Forced Labor, Forced Exile: The Cuban Professionals Sent Abroad To Work, Never To Return

Noel, a Cuban engineer who had to emigrate to the faraway island of Saint Lucia, tells about the Cuban government's systematic intimidation techniques and coercion of its professionals abroad. He now knows he can never go back to his native island — lest he should never be allowed to leave Cuba again.
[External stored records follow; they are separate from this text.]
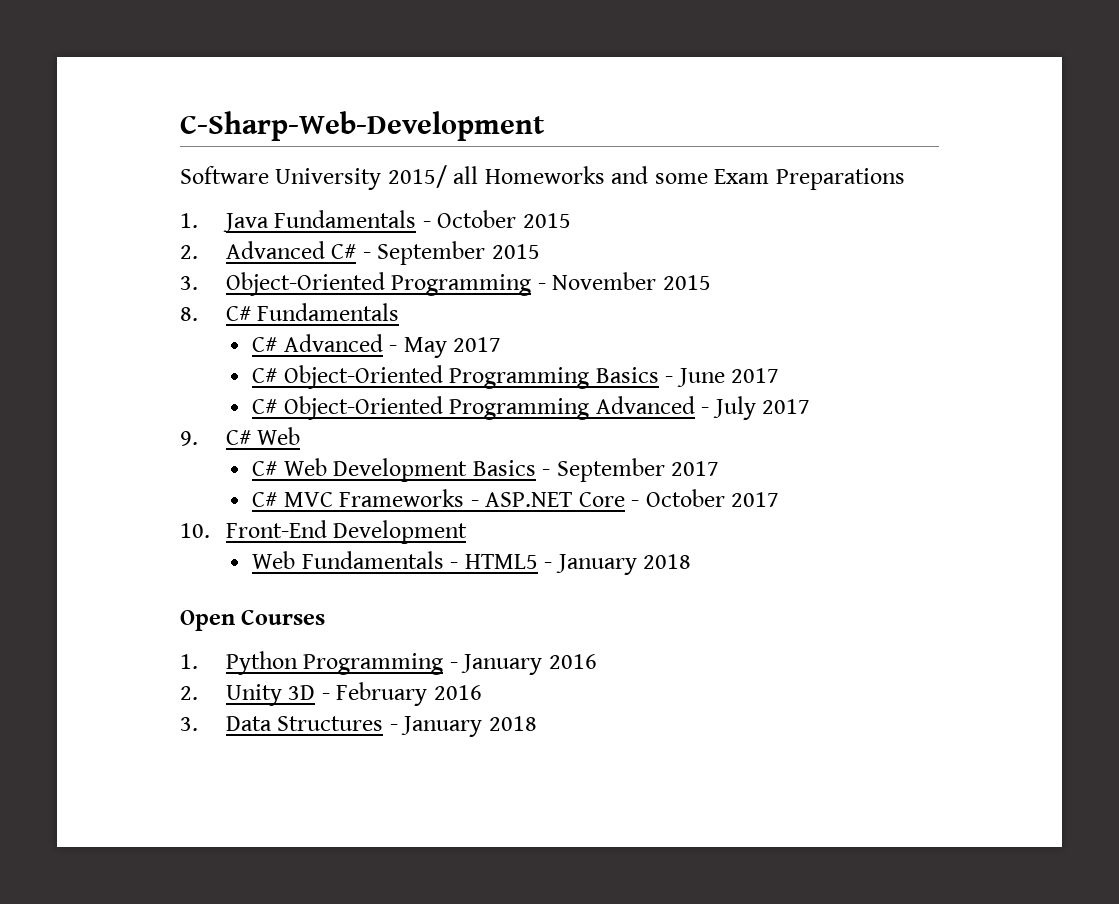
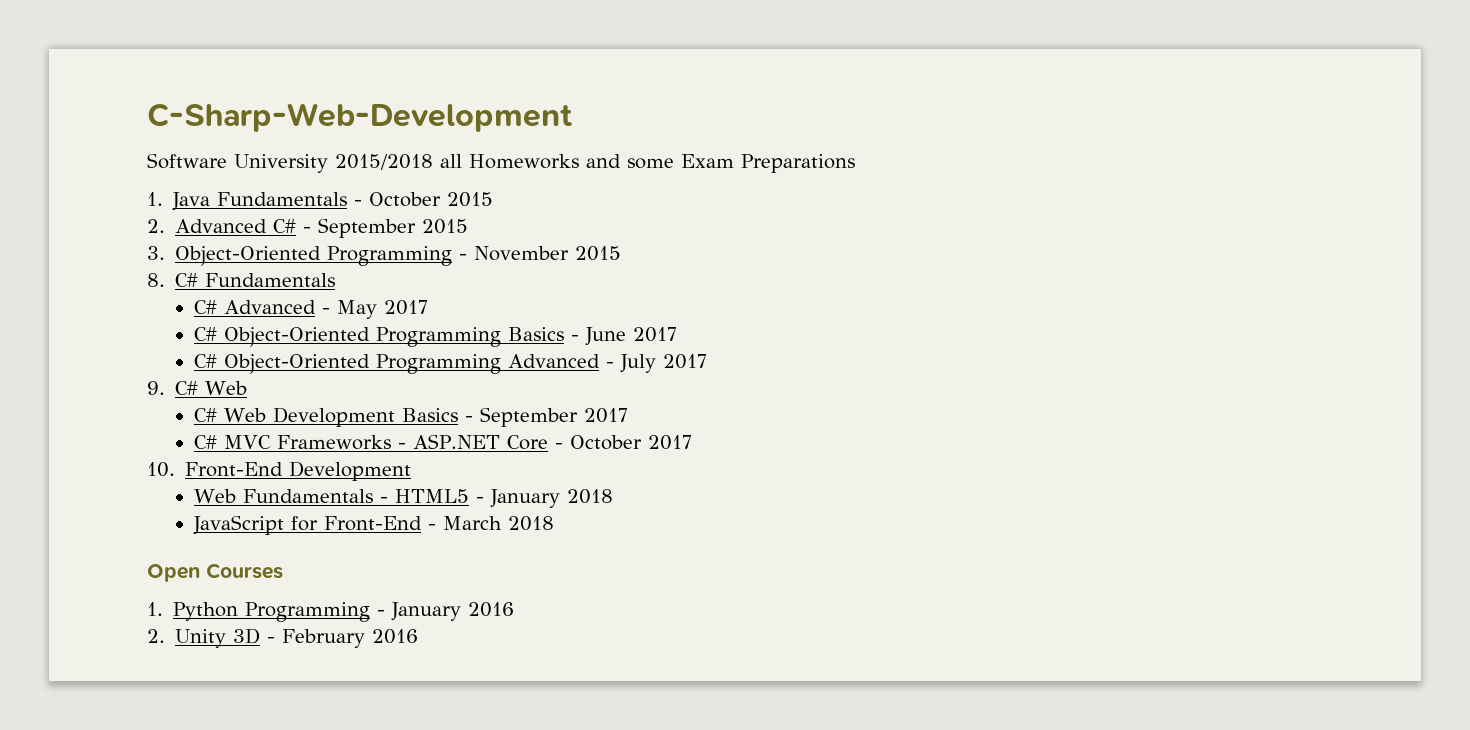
[387,165,447,188] 2015/ -> [335,154,433,170] 2015/2018
(692, 561) none -> [193,515,555,535] // JavaScript for Front-End - March 2018
[180,716,537,737] // 3. Data Structures - January 2018 -> (419, 636) none

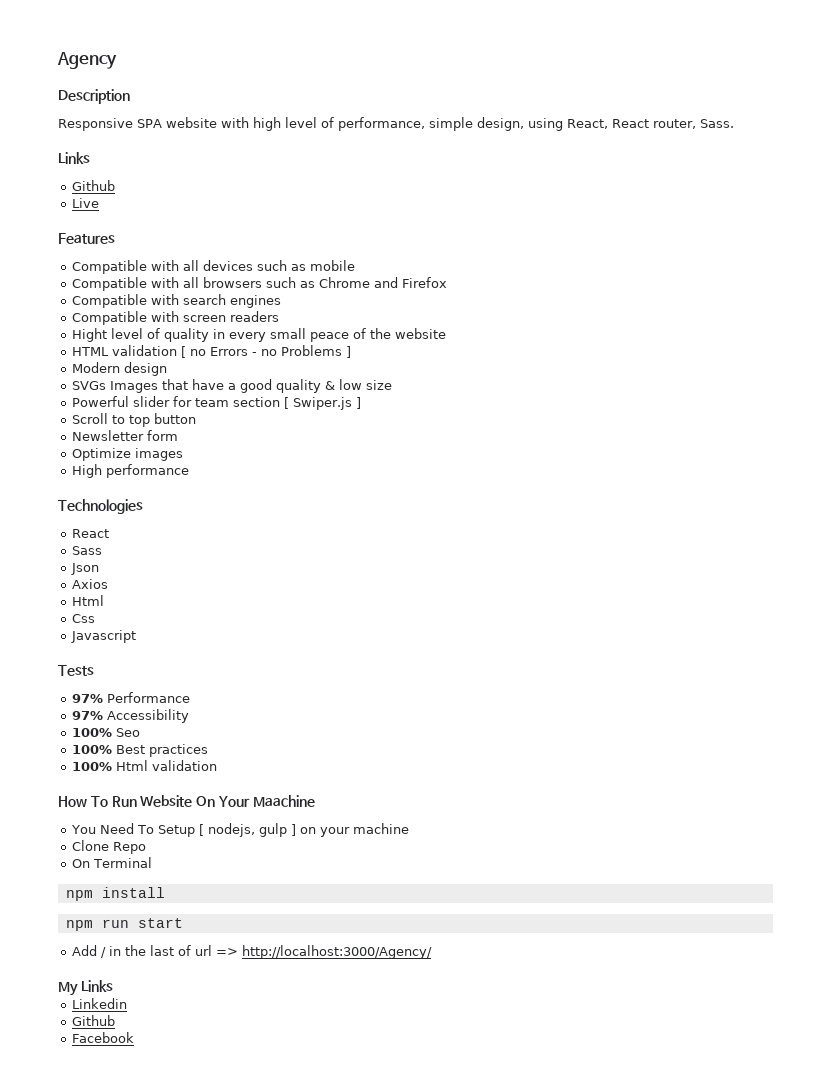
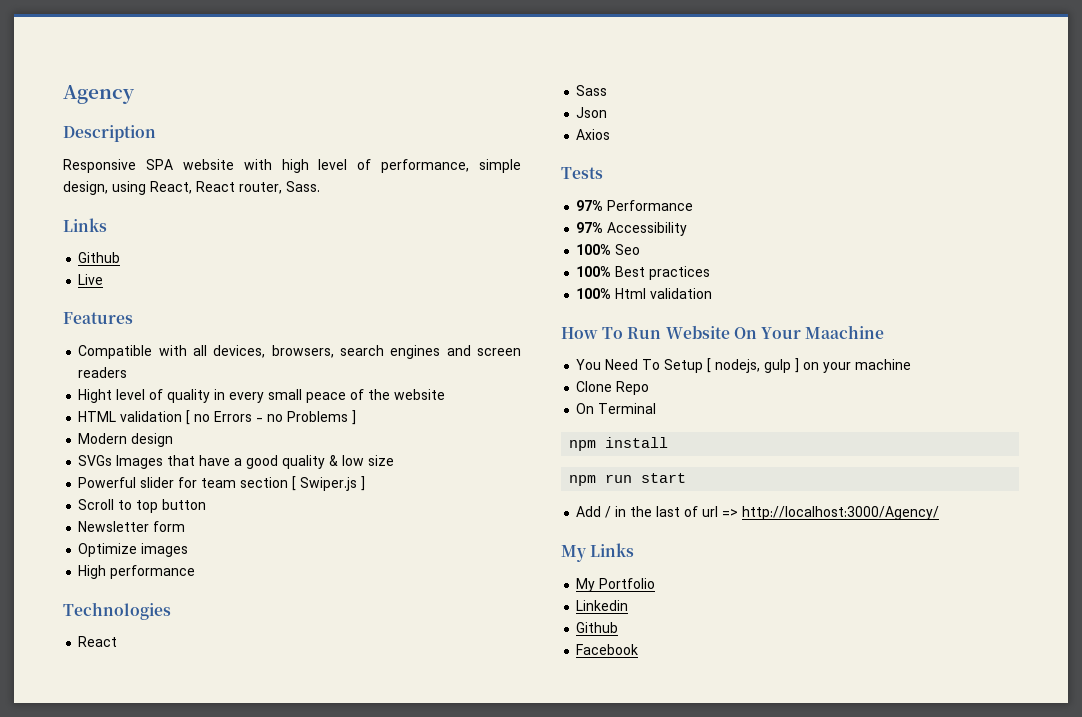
[203,260,356,271] [72,277,448,291] [72,294,180,308] devices such as mobile // Compatible with all browsers such as Chrome and Firefox // Compatible with -> [213,345,334,358] devices, browsers,
[72,311,180,325] // Compatible with -> [446,345,471,356] and
[72,595,105,606] [72,614,96,623] [71,630,137,643] // Html // Css // Javascript -> (611, 134) none
(113, 986) none -> [576,578,656,592] // My Portfolio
Forced Labor, Forced Exile: The Cuban Professionals Sent Abroad To Work, Never To Return

Next stop, Saint Lucia

Laura Rique Valero

Daniela* was just one year old when she last played with her father. In a video her mother recorded, the two can be seen lying on the floor, making each other laugh.

Three years have passed since then. Daniela's sister, Dunia*, was born — but she has never met her father in person, only connecting through video calls. Indeed, between 2019 and 2023, the family changed more than the two little girls could understand.

"Dad, are you here yet? I'm crazy excited to talk to you."

"Dad, I want you to call today and I'm going to send you a kiss."

"Dad, I want you to come for a long time. I want you to call me; call me, dad."

Three voice messages which Daniela has left her father, one after the other, on WhatsApp this Saturday. His image appears on the phone screen, and the two both light up.

The girls can’t explain what their father looks like in real life: how tall or short or thin he is, how he smells or how his voice sounds — the real one, not what comes out of the speaker. Their version of their dad is limited to a rectangular, digital image. There is nothing else, only distance, and problems that their mother may never share with them.

In 2020, Noel*, the girls' father, was offered a two-to-three-year employment contract on a volcanic island in the Caribbean, some 2,000 kilometers from Cuba. The family needed the money. What came next was never in the plans.